All the operations performed above with the subfamilies automatically detected by S3Det assumed that the yellow subfamily was functionally homogeneous. Nevertheless, at some points it was evident that there was some degree of "inhomogeneity" in it. For example in the sequence logos in Figures 8 and 9 that family showed the highest level of variability, reflecting the presence of more than one aminoacid type in the positions.

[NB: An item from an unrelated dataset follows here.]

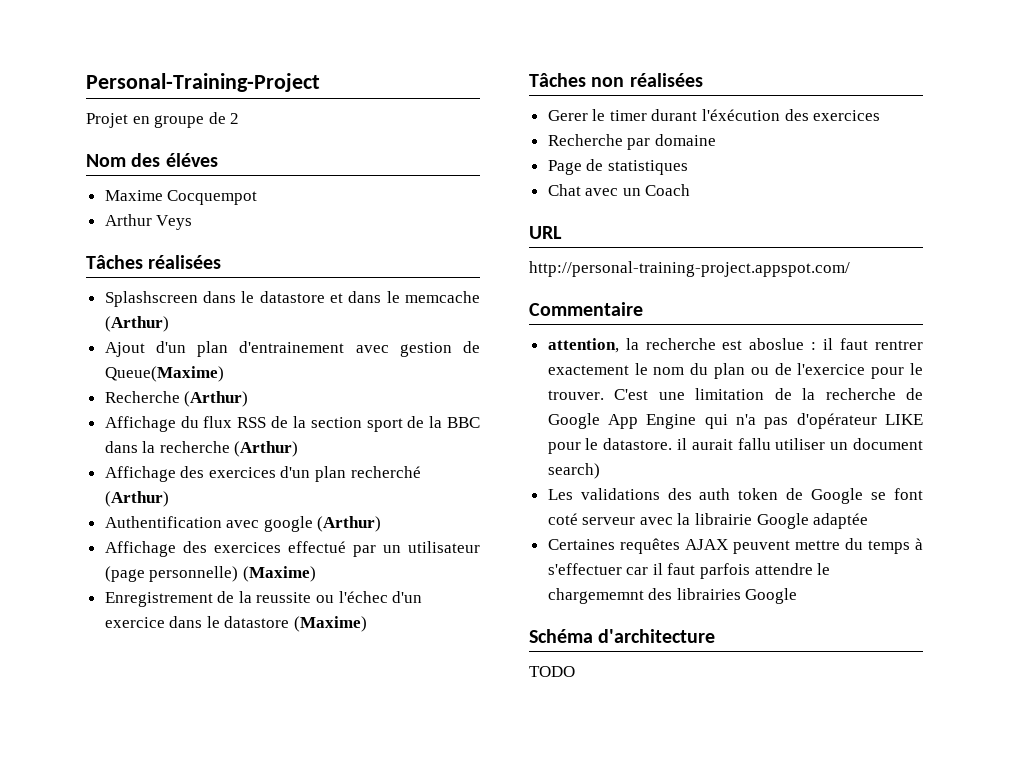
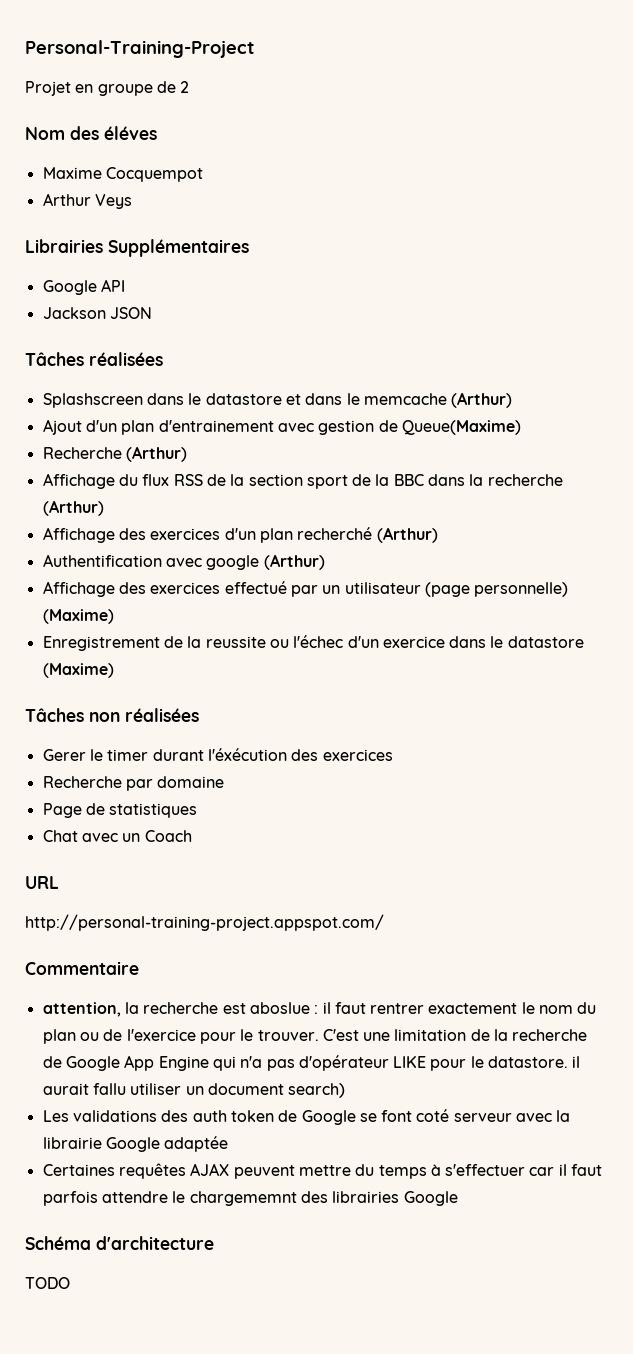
(193, 222) none -> [25,239,249,257] [42,279,125,295] [42,307,152,319] // Librairies Supplémentaires // Google API // Jackson JSON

The sequence-space window can be used, among other things, to perform some operations with other subfamily partitions not found by S3det automatically. For example imagine we are interested in locating positions which act as SDP for the AR* subfamily (i.e. differentially conserved on it). Let's start by making sure that the "cloud" of points defining this (sub)subfamily is still selected (as in Figure 10) and that there are no positions selected (if there are, press the 
button to unselect them). The first step is to look for a 3D projection of the multidimensional space where this subfamily is clearly differentiated and where the corresponding residues in the residue space can be unambiguously picked up. In this case, we select the principal axis 2nd, 3rd and 4th (Figure 11). It can be seen how this (sub)subfamily (black dots) is clearly differentiated with this combination of axis. We then select the residues "associated" with this subfamily (those that are in the same region of the space) by dragging the mouse while pressing SHIFT. The selected residues are highlighted in red in the residue space (Figure 11). These residues are also marked in the alignment window (and the protein structure if available). It can be seen that many or these positions are indeed conserved within the AR* subfamily and the aminoacid type is different from other aminotransferases, including AG* (e.g. Thr-23, Thr-29, Asn-55, etc.)